Copy the part of the Heiseria article from "Botanists Edward E." to "and Viguiera ." word for word.

━━━ EXTRACT ━━━

Heiseria

Scientific classification
- Kingdom: Plantae
- Clade: Tracheophytes
- Clade: Angiosperms
- Clade: Eudicots
- Clade: Asterids
- Order: Asterales
- Family: Asteraceae
- Genus: Heiseria E.E.Schill. & Panero

= Heiseria =

Genus of plants

Heiseria is a genus of flowering plants belonging to the family Asteraceae.

It is native to Peru.

Botanists Edward E. Schilling and José L. Panero used molecular sequences of nuclear ITS, ETS, and cpDNA to conclude that the genus Viguiera , did not constitute a monophyletic group. Among their conclusions they proposed to reclassify the genus, dividing and relocating its species in at least eleven genera: Aldama , Bahiopsis , Calanticaria , Davilanthus , Dendroviguiera , Gonzalezia, Heliomeris , Heiseria , Hymenostephium , Sidneya , and Viguiera .

━━━ PROVIDED INFORMATION ━━━

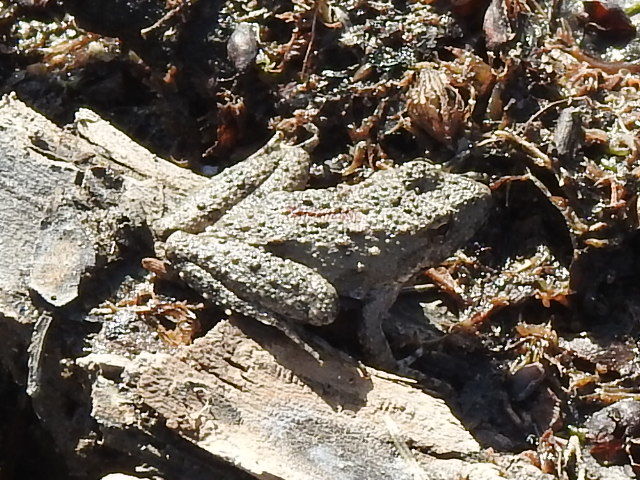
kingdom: Animalia
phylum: Chordata
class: Amphibia
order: Anura
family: Hylidae
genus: Acris
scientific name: Acris blanchardi
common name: Blanchard's cricket frog
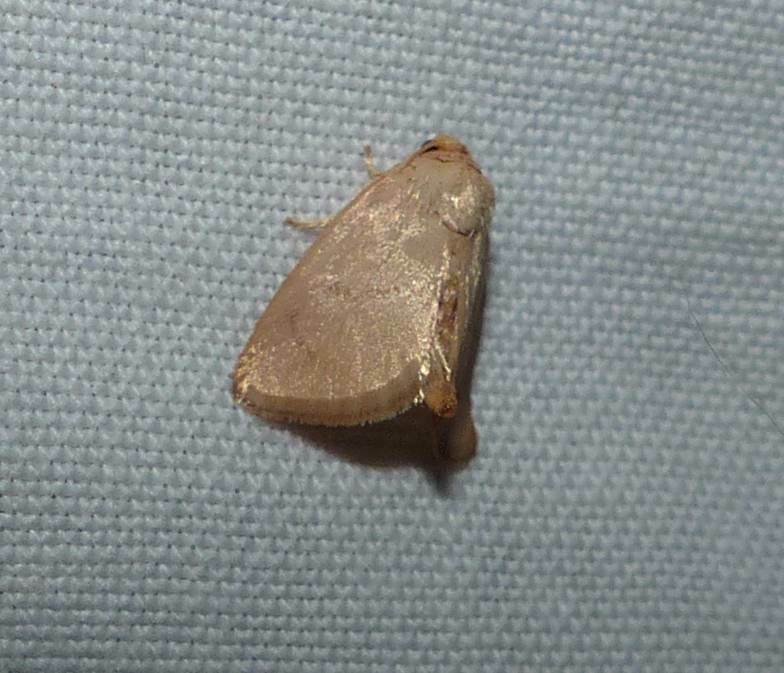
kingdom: Animalia
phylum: Arthropoda
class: Insecta
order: Lepidoptera
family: Limacodidae
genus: Tortricidia
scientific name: Tortricidia pallida
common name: Red-crossed button slug moth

━━━

* **RESULT OF THE EXERCISE**
Botanists Edward E. Schilling and José L. Panero used molecular sequences of nuclear ITS, ETS, and cpDNA to conclude that the genus Viguiera , did not constitute a monophyletic group. Among their conclusions they proposed to reclassify the genus, dividing and relocating its species in at least eleven genera: Aldama , Bahiopsis , Calanticaria , Davilanthus , Dendroviguiera , Gonzalezia, Heliomeris , Heiseria , Hymenostephium , Sidneya , and Viguiera .